The Militant (representing the Socialist Workers Party (SWP)) also thinks Charlottesville is mostly about Trump, but from a completely different perspective. In their view Trump is merely a passive bystander, or perhaps even a victim of the tumult.
At the same time, the liberal capitalist media, Democratic and some Republican party politicians, and the middle-class left used the ultrarightist actions and resulting deadly violence to blame President Donald Trump — and especially the workers who elected him — for what happened. They view everything in politics today through the lens of how to get Trump indicted or impeached.
They claimed that the white supremacists are Trump’s “base,” slandering the working class, particularly workers who are Caucasian, as backward, racist and reactionary.The Militant provides an extended blow-by-blow of how the Charlottesville events transpired, which I found useful. That information is not readily available in the mainstream media. The article is worth reading just for that.
The main political message is that Trump is leading a working-class movement. That's not to say that Trump himself is pro-worker (he isn't), but only that his message has resonated with a broad slice of today's proletariat. They essentially echo Michael Moore's famous rant, here.
The SWP's goal, therefore, is to steer this legitimate working-class movement in a revolutionary direction before Trump manages to betray and demoralize it. That's likely a pipedream, but it at least enables them to be more or less truthful about Charlottesville.
Opponents of this strategy, which certainly includes Socialist Action, are in the uncomfortable position of writing off 40% of the American electorate as racist and fascist. The Militant quotes the Workers World Party.

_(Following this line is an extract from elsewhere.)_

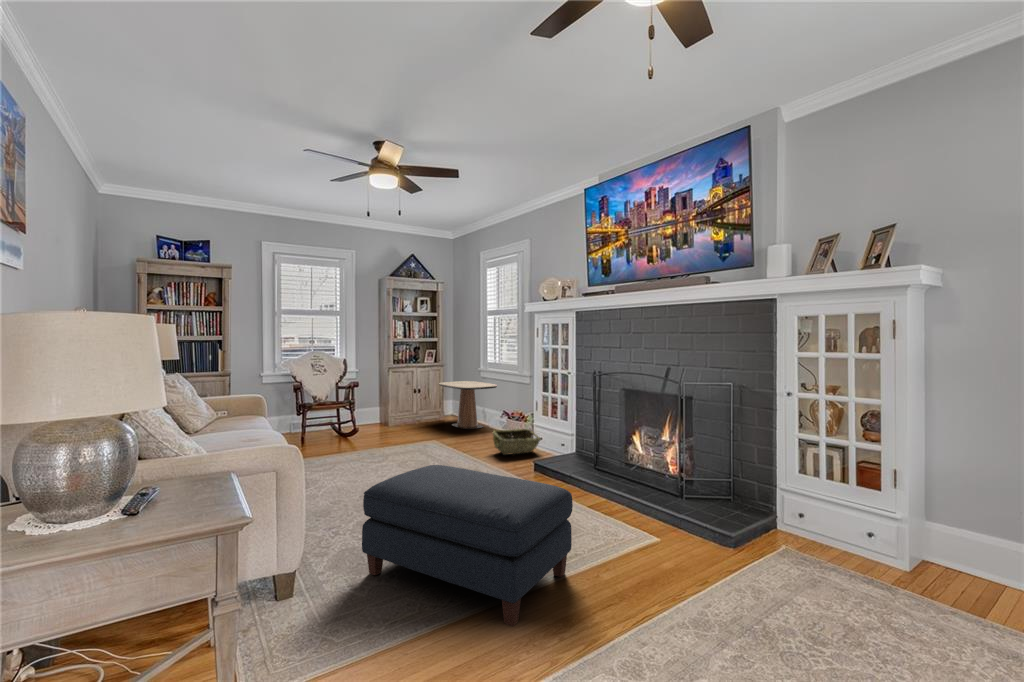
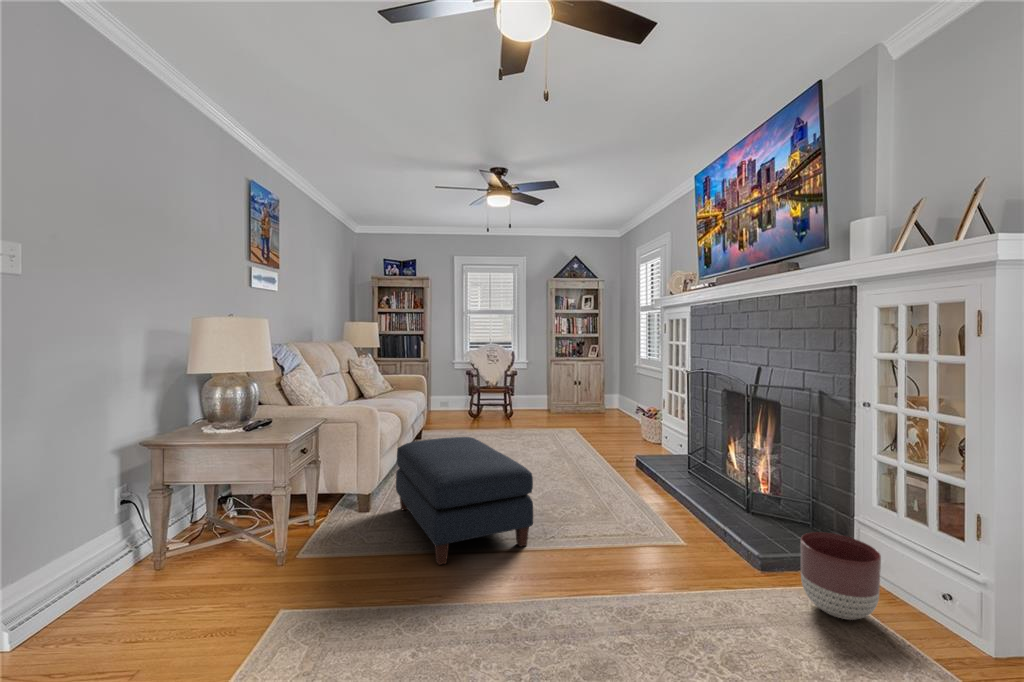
side table: present [439,381,497,429] -> none [592,375,643,421]
woven basket: present [492,429,541,455] -> none [605,423,651,448]
planter: none [794,495,855,560] -> present [801,532,881,620]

“Media manipulation and financial maneuvering by a significant far-rightwing section of the billionaire class to get one of their own into the White House,” they said in a public statement, “has emboldened the most racist, anti-immigrant, anti-Muslim, anti-Semitic, misogynist, male supremacist, murderous scum of this decaying capitalist society.”The Militant goes on to say (truthfully) that "it’s simply not true that there is a rise in racism or anti-immigrant, anti-Muslim sentiment among the working class in the U.S."
A revolutionary who writes off a major part of the working class in such terms has become, in The Militant's view, allied with the class enemy. Or at least a useful idiot.
So we have three very different points of view coming from the Trotskyist movement (broadly defined). 1) Trump is unimportant and should be ignored. Antifa is evil. 2) Trump is shilling for fascists and needs to be soundly defeated (albeit by different tactics than Antifa). Trump's followers are themselves either fascists or very stupid people. And 3) Trump is leading a working-class movement, and while he's a false prophet, the people supporting him have legitimate grievances and deserve to be protected (from Antifa and the mainstream media).
I don't fully agree with any of those options, but it is notable that there's more diversity of opinion among Trotskyists than there is in the mainstream media.